Присмотримся к тому, какие части фишеровской "Эстетики" Маркс эксцерпировал сравнительно подробно и мимо каких прошел, не останавливаясь, отметив только их построение, их место в общем плане книги, их заглавия. Если мы сравним записи Маркса строчку за строчкой с текстом Фишера, то перед нами совершенно отчетливо выступят два круга вопросов, интересующих Маркса.

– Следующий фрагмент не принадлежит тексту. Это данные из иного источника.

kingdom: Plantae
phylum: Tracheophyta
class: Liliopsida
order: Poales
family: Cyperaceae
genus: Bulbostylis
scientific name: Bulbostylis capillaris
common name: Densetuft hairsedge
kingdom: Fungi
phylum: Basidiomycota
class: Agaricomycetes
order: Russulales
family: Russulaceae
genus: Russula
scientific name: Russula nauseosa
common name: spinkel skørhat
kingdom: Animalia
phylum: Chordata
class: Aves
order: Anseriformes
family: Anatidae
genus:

На первый из них указал уже М. А. Лифшиц в своей работе о Марксе[53]. Он пишет: "Как и в подготовительных работах для "Трактата о христианском искусстве". Маркса интересует в изложении Фишера не столько само "эстетическое", сколько его прямая противоположность... в эпоху создания "Капитала" категории и формы, стоящие на грани собственно эстетического, интересуют Маркса по аналогии с противоречивым и превратным миром категорий капиталистического хозяйства". Действительно, почти половина заметок Маркса посвящена вопросу о так называемых "моментах прекрасного", проблемам возвышенного и комического. В ходе подробного разбора "Эстетики" Фишера мы убедимся в том, что здесь перед нами важнейший круг проблем, исторически восходящий по меньшей мере к ранней романтике и Жан Полю: это формулировка эстетических проблем реализма с точки зрения немецкой буржуазии первой половины XIX века. Ввиду важности этого вопроса мы должны сказать несколько слов о его постановке у буржуазных эстетиков и о совершенно противоположном подходе Маркса.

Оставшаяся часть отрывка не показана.